Objectives: To explore the effect of generic and specialist clinical experience on the ability to detect the need to take action in acute care and the impact of time pressure on nurses' decision-making performance.

Methods: Experienced acute care registered nurses (n = 241) were presented with 50 vignettes of real clinical risk assessments. Each vignette contained seven information cues. In response to these vignettes, nurses had to decide whether to intervene or not. The 26 vignettes were time limited and mixed randomly into the 50 cases. Signal detection analysis was used to establish nurses' performance, personal decision thresholds ([beta]), and their abilities (d') to distinguish a signal of clinical risk from the clinical noise of noncontributory information.

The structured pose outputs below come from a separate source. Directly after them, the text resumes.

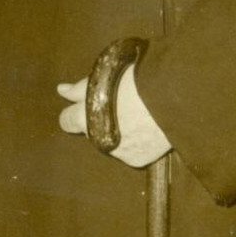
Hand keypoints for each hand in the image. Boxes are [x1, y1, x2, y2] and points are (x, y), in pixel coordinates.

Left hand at [57, 65, 171, 168]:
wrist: (173, 98)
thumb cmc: (138, 80)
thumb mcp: (105, 76)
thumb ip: (81, 88)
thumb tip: (62, 90)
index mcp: (86, 117)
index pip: (67, 120)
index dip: (74, 112)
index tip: (82, 106)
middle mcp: (98, 138)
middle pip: (90, 131)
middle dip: (98, 120)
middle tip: (117, 105)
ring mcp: (117, 152)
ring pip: (111, 141)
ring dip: (118, 131)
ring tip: (138, 113)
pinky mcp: (136, 159)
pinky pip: (131, 150)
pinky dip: (136, 141)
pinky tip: (148, 126)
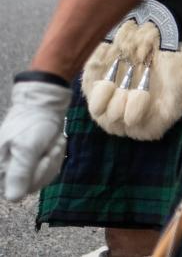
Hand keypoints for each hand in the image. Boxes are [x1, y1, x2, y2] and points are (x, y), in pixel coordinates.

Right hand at [0, 78, 70, 199]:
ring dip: (53, 159)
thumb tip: (14, 199)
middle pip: (31, 186)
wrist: (45, 103)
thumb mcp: (28, 147)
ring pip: (41, 178)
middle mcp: (5, 170)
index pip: (16, 192)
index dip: (36, 176)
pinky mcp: (30, 161)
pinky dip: (55, 157)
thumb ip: (20, 173)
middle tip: (52, 145)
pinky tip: (55, 144)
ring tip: (54, 142)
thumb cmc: (34, 122)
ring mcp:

Results: Nurses had significantly lower d' and were significantly less likely to indicate intervening under time pressure. For ability-but not threshold-there was a significant interaction of time pressure and years of experience in acute care. With no time pressure, d' increased in line with years of experience. Under time pressure, there was no effect.

Discussion: Time pressure reduced nurses' ability to detect the need and the tendency to report intervening. Thus, there were more failures to report appropriate intervention under time pressure, and the positive effects of clinical experience were negated under time pressure. More and larger scale research on the effect on clinical outcomes of time pressured nursing choices is required.